14.8. String Functions and Operators
String Operators
The || operator performs concatenation.
String Functions
Note
These functions assume that the input strings contain valid UTF-8 encoded Unicode code points. There are no explicit checks for valid UTF-8, and the functions may return incorrect results on invalid UTF-8. Invalid UTF-8 data can be corrected with from_utf8().
Additionally, the functions operate on Unicode code points and not user visible characters (or grapheme clusters). Some languages combine multiple code points into a single user-perceived character, the basic unit of a writing system for a language, but the functions will treat each code point as a separate unit.

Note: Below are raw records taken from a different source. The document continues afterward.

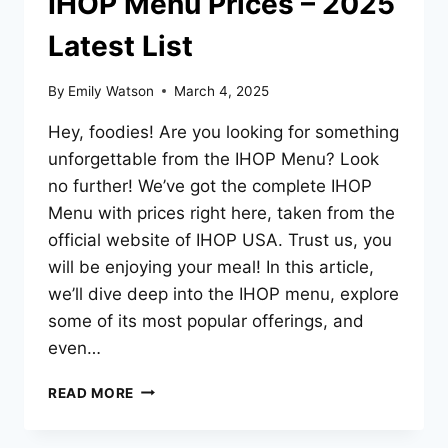
IHOP Menu Prices – 2025
Latest List
By
Emily Watson
March 4, 2025
Hey, foodies! Are you looking for something
unforgettable from the IHOP Menu? Look
no further! We’ve got the complete IHOP
Menu with prices right here, taken from the
official website of IHOP USA. Trust us, you
will be enjoying your meal! In this article,
we’ll dive deep into the IHOP menu, explore
some of its most popular offerings, and
even…
IHOP
READ MORE
MENU
PRICES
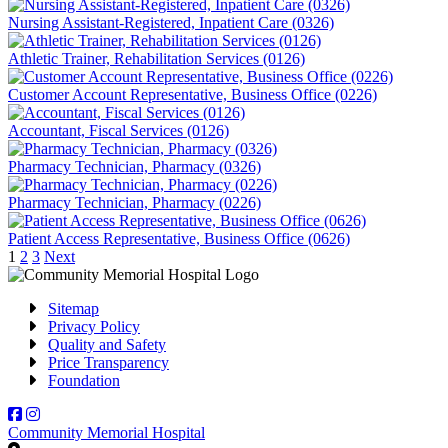
Nursing Assistant-Registered, Inpatient Care (0326)
Athletic Trainer, Rehabilitation Services (0126)
Customer Account Representative, Business Office (0226)
Accountant, Fiscal Services (0126)
Pharmacy Technician, Pharmacy (0326)
Pharmacy Technician, Pharmacy (0226)
Patient Access Representative, Business Office (0626)
Posts
Page
Page
Page
1
2
3
Next
pagination
Sitemap
Privacy Policy
Quality and Safety
Price Transparency
Foundation
Facebook
Instagram
Community Memorial Hospital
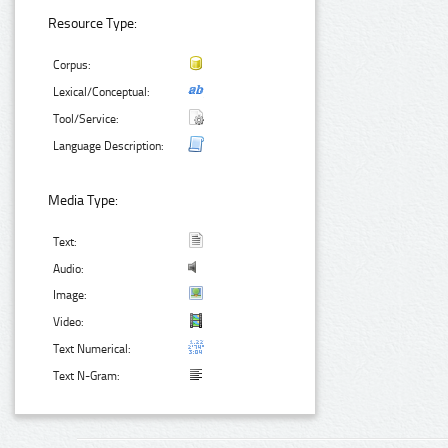
Resource Type:
Corpus:
Lexical/Conceptual:
Tool/Service:
Language Description:
Media Type:
Text:
Audio:
Image:
Video:
Text Numerical:
Text N-Gram:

The lower() and upper() functions do not perform locale-sensitive, context-sensitive, or one-to-many mappings required for some languages. Specifically, this will return incorrect results for Lithuanian, Turkish and Azeri.
- chr(n) → varchar
Returns the Unicode code point n as a single character string.
- concat(string1, ..., stringN) → varchar
Returns the concatenation of string1, string2, ..., stringN. This function provides the same functionality as the SQL-standard concatenation operator (||).
- length(string) → bigint
Returns the length of string in characters.
- lower(string) → varchar
Converts string to lowercase.
- ltrim(string) → varchar
Removes leading whitespace from string.
- replace(string, search) → varchar
Removes all instances of search from string.

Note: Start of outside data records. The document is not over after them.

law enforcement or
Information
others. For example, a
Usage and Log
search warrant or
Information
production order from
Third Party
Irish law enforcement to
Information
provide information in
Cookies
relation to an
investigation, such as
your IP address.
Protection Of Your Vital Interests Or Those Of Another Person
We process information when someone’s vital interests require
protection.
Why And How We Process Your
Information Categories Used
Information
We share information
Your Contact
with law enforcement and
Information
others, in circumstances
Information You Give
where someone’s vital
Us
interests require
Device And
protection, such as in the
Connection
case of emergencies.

- replace(string, search, replace) → varchar
Replaces all instances of search with replace in string.
- reverse(string) → varchar
Returns string with the characters in reverse order.
- rtrim(string) → varchar
Removes trailing whitespace from string.
- split(string, delimiter) → array<varchar>
Splits string on delimiter and returns an array.
- split(string, delimiter, limit) → array<varchar>
Splits string on delimiter and returns an array of size at most limit. The last element in the array always contain everything left in the string. limit must be a positive number.
- split_part(string, delimiter, index) → varchar
Splits string on delimiter and returns the field index. Field indexes start with 1. If the index is larger than than the number of fields, then null is returned.
- strpos(string, substring) → bigint
Returns the starting position of the first instance of substring in string. Positions start with 1. If not found, 0 is returned.
- position(substring IN string) → bigint
Returns the starting position of the first instance of substring in string. Positions start with 1. If not found, 0 is returned.
- substr(string, start) → varchar
Returns the rest of string from the starting position start. Positions start with 1. A negative starting position is interpreted as being relative to the end of the string.
- substr(string, start, length) → varchar
Returns a substring from string of length length from the starting position start. Positions start with 1. A negative starting position is interpreted as being relative to the end of the string.
- trim(string) → varchar
Removes leading and trailing whitespace from string.
- upper(string) → varchar
Converts string to uppercase.
Unicode Functions
- normalize(string) → varchar
Transforms string with NFC normalization form.
- normalize(string, form) → varchar
Transforms string with the specified normalization form. form must be be one of the following keywords:
Form Description NFD Canonical Decomposition NFC Canonical Decomposition, followed by Canonical Composition NFKD Compatibility Decomposition NFKC Compatibility Decomposition, followed by Canonical Composition Note
This SQL-standard function has special syntax and requires specifying form as a keyword, not as a string.
- to_utf8(string) → varbinary
Encodes string into a UTF-8 varbinary representation.
- from_utf8(binary) → varchar
Decodes a UTF-8 encoded string from binary. Invalid UTF-8 sequences are replaced with the Unicode replacement character U+FFFD.
- from_utf8(binary, replace) → varchar
Decodes a UTF-8 encoded string from binary. Invalid UTF-8 sequences are replaced with replace. The replacement string replace must either be a single character or empty (in which case invalid characters are removed).